Sarah made a great point about how not all lies are necessarily bad. She's right in that a lot of people here on TeenHelp lie to people around them about how they're feeling. My family is now more aware of why I struggle, but I still lie about things a lot. I lie about how I am feeling or I leave stuff out about my past to protect myself and the people asking. I dodge questions or change the subject often because there are a lot of things that I am not ready to share with my family quite yet, and I figure it'll happen when I am ready for it to happen.

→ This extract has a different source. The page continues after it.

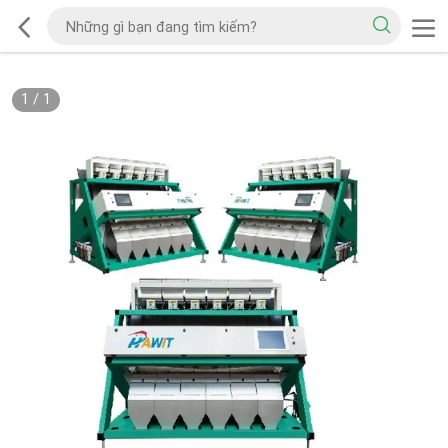
1
/
1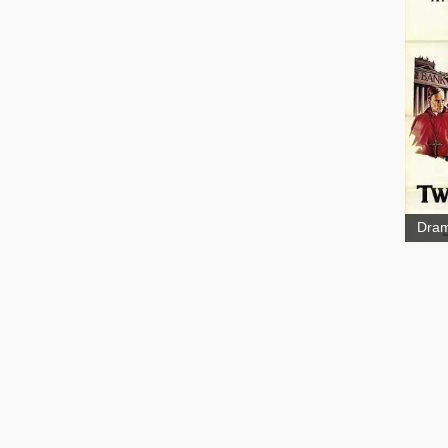
Soli
Dra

I agree about not lying to your therapist. Your therapist is there to help you, and they can't offer you the support you need if you're not being truthful. I know it can be hard to see a therapist, but a therapist can be a great source of support, especially if you don't rely on your family. I have a great therapeutic relationship with my therapist and I think trying to be honest with your therapist might help you.

If you want to work on your lying, maybe you can first address why you lie. You said you want to protect yourself. Do you know what it is you are trying to protect yourself from? Are you trying to protect other people from being hurt or disappointed by the truth? If you can figure out more behind your lies, you can make some affirmations and try repeating them to yourself.

After that, you can start telling the truth one at a time. Maybe you can start with small things and work your way up. You don't have to come out with it all at once, but if someone asks how you are, take some time to think about it before you answer them.